Members of the Exceptional Child Education department in MCPS wrote the Crusade for Children grant application seeking an Interactive Metronome rehabilitation package-- a set of tools used to help children who receive services from the district’s physical and occupational therapy programs.
“It’s a really cool technology that helps kiddos that have challenges with attention and motor-planning,” MCPS ECE Director Dr. Traci Sharpe said. “It retrains the neurological pathways to have better focus, attention, and motor-planning. It’s pretty complicated but we have individuals who are trained to use that.”
Sharpe and the district’s physical and occupational therapists completed the grant application and found out they had been awarded the grant just before fall break.
“We’re very excited to get this metronome and see the impact it has for our students,” Sharpe added. “I’m a believer in it because I’ve seen kids be able to improve [using the technology].”
While the tools are typically found in a medial-based therapy setting, Sharpe said that the district is hoping they will provide another way to help students who need support.
“We’re trying to continue to do everything we can to improve our practices and be as forward-thinking and proactive as we can,” Sharpe said.
Sharpe also noted the importance of community support in receiving the funds to purchase the equipment.
“The money they send back to the schools typically correlates with the amount of money that’s raised in the community,” she said. “One-hundred percent of money raised in a community goes back to that community [...] Marion County is very generous.

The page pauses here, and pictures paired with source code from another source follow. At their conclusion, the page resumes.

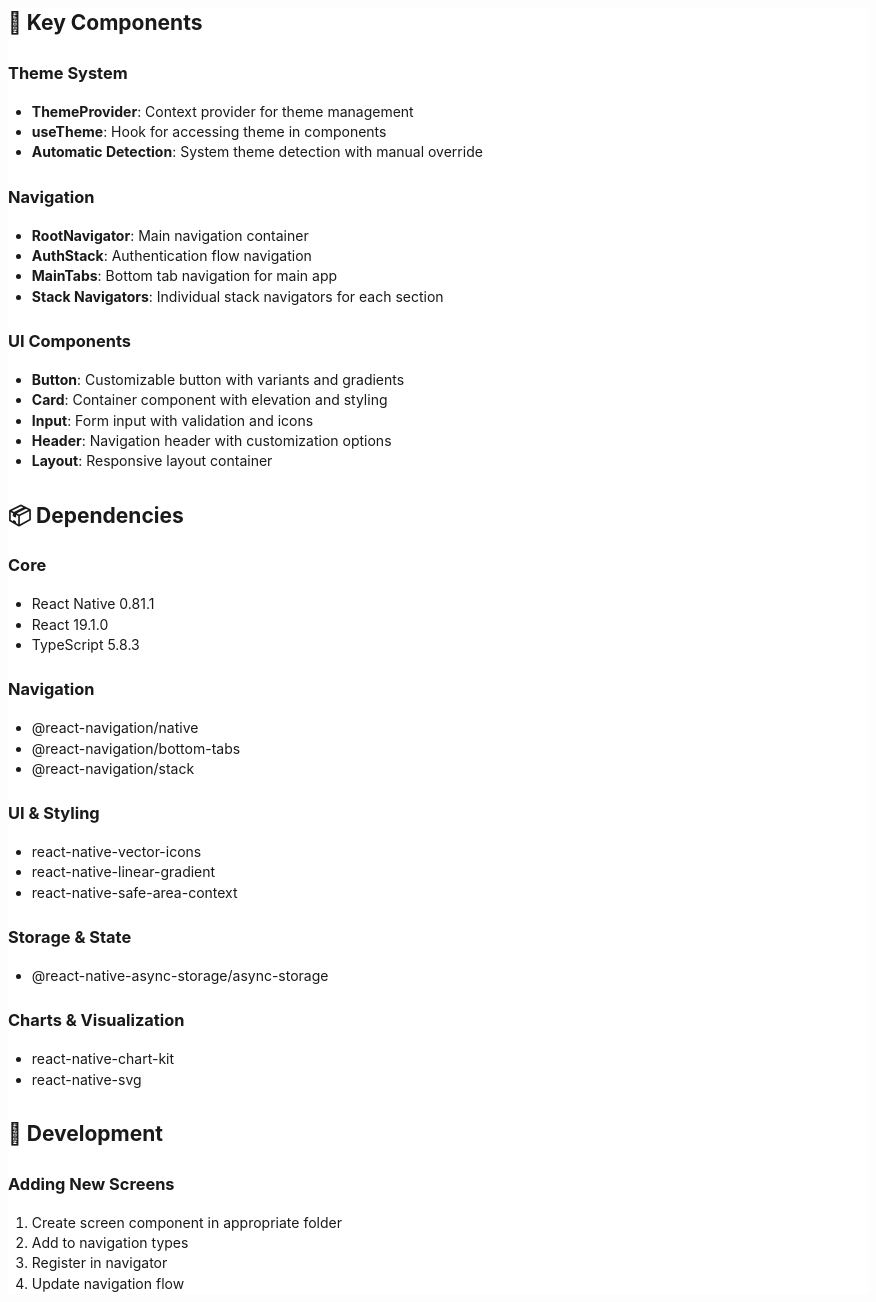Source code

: ## 🎯 Key Components

### Theme System
- **ThemeProvider**: Context provider for theme management
- **useTheme**: Hook for accessing theme in components
- **Automatic Detection**: System theme detection with manual override

### Navigation
- **RootNavigator**: Main navigation container
- **AuthStack**: Authentication flow navigation
- **MainTabs**: Bottom tab navigation for main app
- **Stack Navigators**: Individual stack navigators for each section

### UI Components
- **Button**: Customizable button with variants and gradients
- **Card**: Container component with elevation and styling
- **Input**: Form input with validation and icons
- **Header**: Navigation header with customization options
- **Layout**: Responsive layout container

## 📦 Dependencies

### Core
- React Native 0.81.1
- React 19.1.0
- TypeScript 5.8.3

### Navigation
- @react-navigation/native
- @react-navigation/bottom-tabs
- @react-navigation/stack

### UI & Styling
- react-native-vector-icons
- react-native-linear-gradient
- react-native-safe-area-context

### Storage & State
- @react-native-async-storage/async-storage

### Charts & Visualization
- react-native-chart-kit
- react-native-svg

## 🔧 Development

### Adding New Screens
1. Create screen component in appropriate folder
2. Add to navigation types
3. Register in navigator
4. Update navigation flow
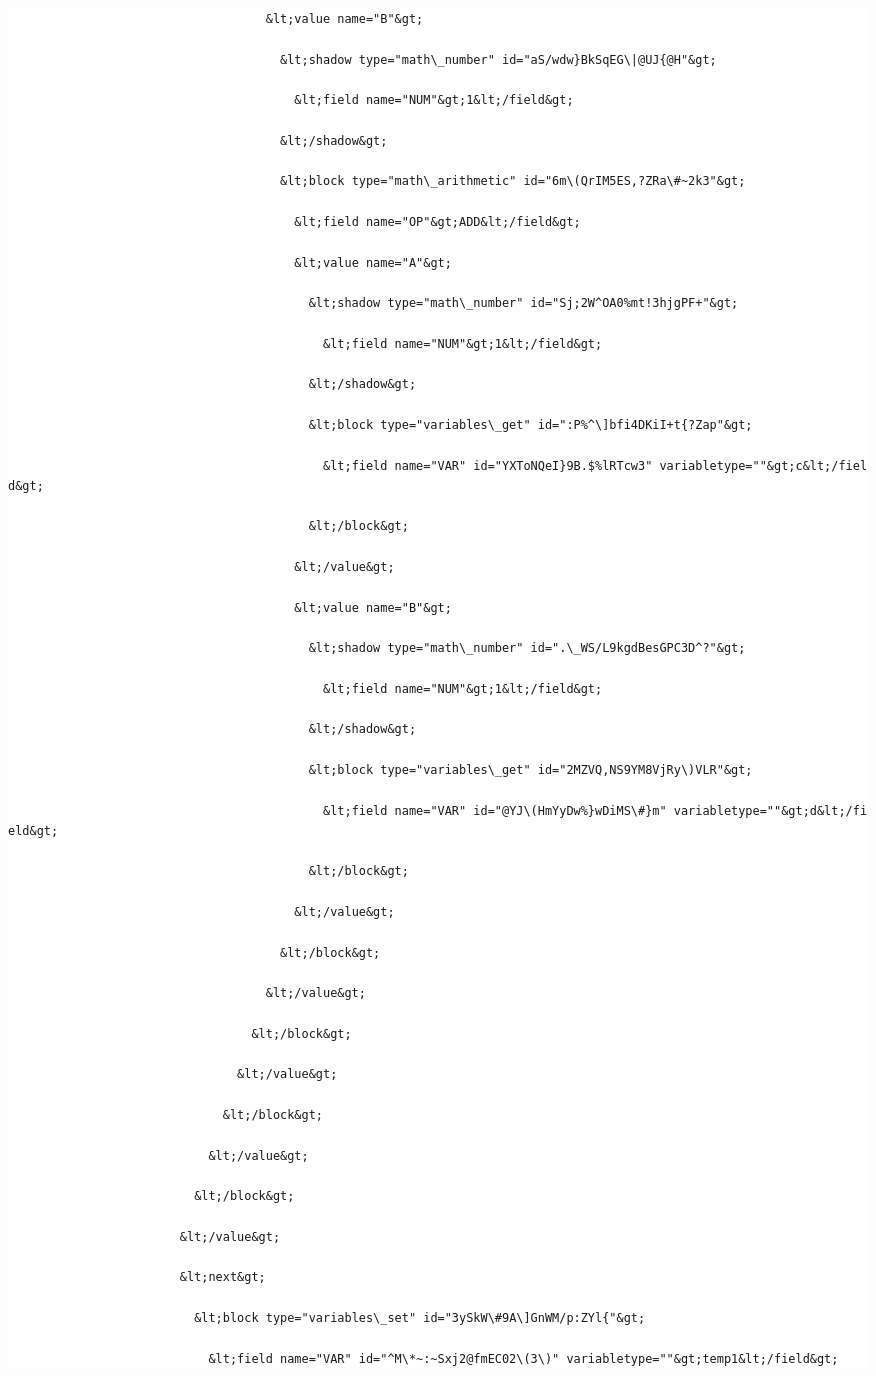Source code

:                                         &lt;value name="B"&gt;

                                          &lt;shadow type="math\_number" id="aS/wdw}BkSqEG\|@UJ{@H"&gt;

                                            &lt;field name="NUM"&gt;1&lt;/field&gt;

                                          &lt;/shadow&gt;

                                          &lt;block type="math\_arithmetic" id="6m\(QrIM5ES,?ZRa\#~2k3"&gt;

                                            &lt;field name="OP"&gt;ADD&lt;/field&gt;

                                            &lt;value name="A"&gt;

                                              &lt;shadow type="math\_number" id="Sj;2W^OA0%mt!3hjgPF+"&gt;

                                                &lt;field name="NUM"&gt;1&lt;/field&gt;

                                              &lt;/shadow&gt;

                                              &lt;block type="variables\_get" id=":P%^\]bfi4DKiI+t{?Zap"&gt;

                                                &lt;field name="VAR" id="YXToNQeI}9B.$%lRTcw3" variabletype=""&gt;c&lt;/field&gt;

                                              &lt;/block&gt;

                                            &lt;/value&gt;

                                            &lt;value name="B"&gt;

                                              &lt;shadow type="math\_number" id=".\_WS/L9kgdBesGPC3D^?"&gt;

                                                &lt;field name="NUM"&gt;1&lt;/field&gt;

                                              &lt;/shadow&gt;

                                              &lt;block type="variables\_get" id="2MZVQ,NS9YM8VjRy\)VLR"&gt;

                                                &lt;field name="VAR" id="@YJ\(HmYyDw%}wDiMS\#}m" variabletype=""&gt;d&lt;/field&gt;

                                              &lt;/block&gt;

                                            &lt;/value&gt;

                                          &lt;/block&gt;

                                        &lt;/value&gt;

                                      &lt;/block&gt;

                                    &lt;/value&gt;

                                  &lt;/block&gt;

                                &lt;/value&gt;

                              &lt;/block&gt;

                            &lt;/value&gt;

                            &lt;next&gt;

                              &lt;block type="variables\_set" id="3ySkW\#9A\]GnWM/p:ZYl{"&gt;

                                &lt;field name="VAR" id="^M\*~:~Sxj2@fmEC02\(3\)" variabletype=""&gt;temp1&lt;/field&gt;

And we’ve had our schools who have worked together to raise money.” Sharpe also noted that the schools would have raised even more money if the school year had not been interrupted due to the COVID-19 pandemic.
Sharpe said that it is not uncommon for a district the size of MCPS to have access to an Interactive Metronome, but school districts don’t always have personnel trained to use it.
Currently, MCPS has one therapist, Sarah Hamilton, who is trained to use the equipment and fellow therapists JIll Edlin and Beth Mudd will receive the appropriate training.
Sharpe is also hopeful that the district will eventually be able to have additional Interactive Metronomes.
“It’s a big investment, but we’ll start with one package and then hopefully we’ll get to build and expand on that,” she said.